Massachusetts Institute of Technology Cambridge, MA, U.S.A.

John N. Tsitsiklis received the B.S. degree in Mathematics (1980),  and the B.S. (1980), M.S.  (1981) and Ph.D. (1984) degrees in  Electrical Engineering, all from M.I.T., where he is currently a  Clarence J Lebel Professor of Electrical Engineering. He has also  served as  a co-director of the MIT Operations Research Center (2002-5).
His research interests are in the fields of systems, optimization,  communications, control, and operations research. He has coauthored  four books and more than a hundred journal papers in these areas. His  awards include an Outstanding Paper Award by the IEEE Control Systems  Society (1986), the M.I.T. Edgerton Faculty Achievement Award (1989),  the Bodossakis Foundation Prize (1995), and the INFORMS/CSTS prize  (1997). He is a Fellow of IEEE and INFORMS, a member of the National  Academy of Engineering, and has been a member of the National Council  on Research and Technology in Greece.
John Tsitsiklis homepage.

Title: "Gossiping, Herding, Flocking, and Consensus"

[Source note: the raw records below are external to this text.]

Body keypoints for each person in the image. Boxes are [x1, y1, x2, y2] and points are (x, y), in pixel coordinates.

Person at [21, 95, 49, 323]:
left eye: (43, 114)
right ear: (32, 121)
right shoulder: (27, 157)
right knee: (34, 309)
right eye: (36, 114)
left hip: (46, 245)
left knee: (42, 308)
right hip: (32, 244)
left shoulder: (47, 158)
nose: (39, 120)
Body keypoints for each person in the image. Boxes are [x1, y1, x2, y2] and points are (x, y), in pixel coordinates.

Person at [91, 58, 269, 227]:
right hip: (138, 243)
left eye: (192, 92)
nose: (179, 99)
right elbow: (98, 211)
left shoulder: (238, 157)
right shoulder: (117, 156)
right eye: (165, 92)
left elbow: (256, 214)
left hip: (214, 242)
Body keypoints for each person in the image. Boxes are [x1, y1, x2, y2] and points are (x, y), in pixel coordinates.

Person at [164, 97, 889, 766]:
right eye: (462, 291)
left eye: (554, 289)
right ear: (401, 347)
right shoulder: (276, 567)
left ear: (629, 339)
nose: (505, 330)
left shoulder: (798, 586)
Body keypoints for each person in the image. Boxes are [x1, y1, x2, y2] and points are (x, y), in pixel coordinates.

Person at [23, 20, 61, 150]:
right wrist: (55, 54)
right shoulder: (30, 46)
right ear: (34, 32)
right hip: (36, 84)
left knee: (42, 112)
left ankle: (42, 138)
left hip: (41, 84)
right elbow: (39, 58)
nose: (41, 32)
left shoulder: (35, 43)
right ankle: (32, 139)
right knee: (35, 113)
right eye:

Abstract: Motivated by a variety of contexts, including distributed  optimization, multiagent coordination, economics, sociology, and  animal behavior, there has been much recent activity on consensus  algorithms whereby a set of agents keep forming convex combinations  of their own tentative decisions with those of their neighbors. We  overview the history of such methods, application contexts, and  results on convergence and speed of convergence to a common decision.